The bad news is that I have to wait for it.  Apparently none of the cars that have just reached the U.S. have the combination of options that I want.

They tell me it’ll be 30 to 60 days until it makes it appearance in Chicago.  (I hope that’s not like home builder speak, where 30 to 60 days is code for “six months, if you’re lucky.”)  I should have a better idea in a couple of weeks when we get a more precise delivery date from MB headquarters in Stuttgart, Germany.

I better have it by Halloween, is all I’m saying.  Check out the sound system.  Cool, right?

In the meantime, the visit to the dealership wasn’t without incident.

Earlier in the week, I received a call from a different dealership telling me the model that I wanted had just arrived.  Through torturous interrogation over the phone, I found out that it hadn’t.  He said he would investigate further and call me back.  That was six days ago.  (Apparently, he has more sales than he knows what to do with because I never heard back.)

Having seen the model/make as “in stock” at another dealership with which I had already been communicating, I called the sales guy.  To protect the guilty, let’s say his name rhymes with Harry.

Me:  Hi.  I understand you’ve got the new C300 luxury sedan in.

‘arry: No, they aren’t here yet.  Probably won’t arrive for another week or two.

Me:  Really?!  Your website says you have one in stock.

‘arry:  No, they are on their way.

Me:  (irritated)  Okay, well something is wrong with this picture ‘arry.  Your website specifically says “in stock.”  You say, you don’t have the car.  Which is it.

‘arry:  I better double check and call you back.

10 minutes later…

‘arry:  You must be psychic.  The car just arrived a few hours ago.

Me:  No ‘arry….not really psychic.  But I can read.  I’d like to come in to test drive the car on Friday.  Will you be there?

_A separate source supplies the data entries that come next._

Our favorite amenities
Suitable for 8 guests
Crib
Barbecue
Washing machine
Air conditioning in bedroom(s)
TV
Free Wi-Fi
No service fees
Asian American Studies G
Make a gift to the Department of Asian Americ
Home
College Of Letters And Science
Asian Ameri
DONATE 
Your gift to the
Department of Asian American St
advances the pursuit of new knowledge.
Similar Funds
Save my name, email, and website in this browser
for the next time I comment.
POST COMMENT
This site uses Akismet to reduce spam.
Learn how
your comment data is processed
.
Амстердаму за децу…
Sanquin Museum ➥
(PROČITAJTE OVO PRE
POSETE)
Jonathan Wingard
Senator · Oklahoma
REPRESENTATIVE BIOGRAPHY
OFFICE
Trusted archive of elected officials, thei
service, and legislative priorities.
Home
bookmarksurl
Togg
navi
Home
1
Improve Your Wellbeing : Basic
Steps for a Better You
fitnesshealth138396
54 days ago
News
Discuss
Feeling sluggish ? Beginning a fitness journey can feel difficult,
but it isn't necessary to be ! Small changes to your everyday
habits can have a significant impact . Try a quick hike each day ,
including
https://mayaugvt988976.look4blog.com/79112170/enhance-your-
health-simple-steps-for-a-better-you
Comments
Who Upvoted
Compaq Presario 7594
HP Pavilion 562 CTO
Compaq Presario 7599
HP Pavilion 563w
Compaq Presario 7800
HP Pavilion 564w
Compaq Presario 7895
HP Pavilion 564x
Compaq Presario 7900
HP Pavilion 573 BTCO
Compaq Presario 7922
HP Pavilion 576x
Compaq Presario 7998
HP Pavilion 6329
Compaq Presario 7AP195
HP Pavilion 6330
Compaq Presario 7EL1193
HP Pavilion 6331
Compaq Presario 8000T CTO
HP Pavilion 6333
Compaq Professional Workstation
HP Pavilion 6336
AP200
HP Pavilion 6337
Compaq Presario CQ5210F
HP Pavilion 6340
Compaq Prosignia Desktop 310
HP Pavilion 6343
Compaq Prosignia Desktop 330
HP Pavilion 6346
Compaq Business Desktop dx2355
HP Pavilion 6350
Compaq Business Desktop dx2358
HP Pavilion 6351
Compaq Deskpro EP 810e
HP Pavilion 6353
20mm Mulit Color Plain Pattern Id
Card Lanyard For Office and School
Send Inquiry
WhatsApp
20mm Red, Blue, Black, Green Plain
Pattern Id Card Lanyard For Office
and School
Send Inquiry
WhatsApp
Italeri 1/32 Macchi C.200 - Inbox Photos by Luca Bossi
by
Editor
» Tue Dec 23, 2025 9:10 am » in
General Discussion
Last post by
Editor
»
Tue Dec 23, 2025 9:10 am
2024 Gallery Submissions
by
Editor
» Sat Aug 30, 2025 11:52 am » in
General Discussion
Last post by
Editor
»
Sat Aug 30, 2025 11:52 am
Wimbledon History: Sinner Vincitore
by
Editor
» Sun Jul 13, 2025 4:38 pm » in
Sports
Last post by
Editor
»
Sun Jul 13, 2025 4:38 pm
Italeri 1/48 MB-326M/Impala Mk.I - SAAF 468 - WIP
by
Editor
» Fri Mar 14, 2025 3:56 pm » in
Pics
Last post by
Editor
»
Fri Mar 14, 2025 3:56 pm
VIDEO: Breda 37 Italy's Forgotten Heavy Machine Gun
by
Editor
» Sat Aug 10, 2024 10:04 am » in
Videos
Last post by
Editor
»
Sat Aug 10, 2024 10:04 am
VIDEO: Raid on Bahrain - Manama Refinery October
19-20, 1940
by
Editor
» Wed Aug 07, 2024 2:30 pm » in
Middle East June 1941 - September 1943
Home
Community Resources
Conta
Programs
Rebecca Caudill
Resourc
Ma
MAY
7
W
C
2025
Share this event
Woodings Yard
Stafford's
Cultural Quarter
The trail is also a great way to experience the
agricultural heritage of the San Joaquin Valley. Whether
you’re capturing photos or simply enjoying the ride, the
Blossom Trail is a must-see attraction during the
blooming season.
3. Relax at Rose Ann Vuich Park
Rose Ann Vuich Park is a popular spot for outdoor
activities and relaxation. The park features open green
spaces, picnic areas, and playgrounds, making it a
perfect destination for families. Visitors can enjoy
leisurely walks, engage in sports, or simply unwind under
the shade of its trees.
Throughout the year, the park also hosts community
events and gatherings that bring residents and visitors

‘arry:  Yes. I look forward to seeing you on Friday.

This conversation took place on Wednesday.  On Thursday, I received a pleasant email from ‘arry, letting me know that he was expecting me on Friday.

So, I walk into the dealership at about 2 p.m.  I step up to the information counter where three sales guys were hanging out.  I tell them I have an appointment with ‘arry.

New sales guy Chris:  ‘arry is no longer with our company.

Me:  Okay, that’s funny.  Seriously, where is he.  We have an appointment.

Chris:  No, seriously he is no longer with the company.

Me:  But he sent me an email yesterday.

Chris:  That was an automatically triggered email from his appointment book.  He’s not here.  His last day was Wednesday.

Okay, so according to my calculations, ‘arry hung up the phone with me on Wednesday and then got terminated.  I must have been a boat load of bad luck for the guy.  (But, seriously….he told me he didn’t have a car I wanted to buy.  How lame was that?!)

In the meantime, Chris let me test drive the object of my affection.  And then we sat down to configure and order the new car.

So, there you have it.  Hopefully, my car ordering trauma is behind me and I will have my long-awaited new ride sooner rather than later.

I will keep you posted Rantopolis readers!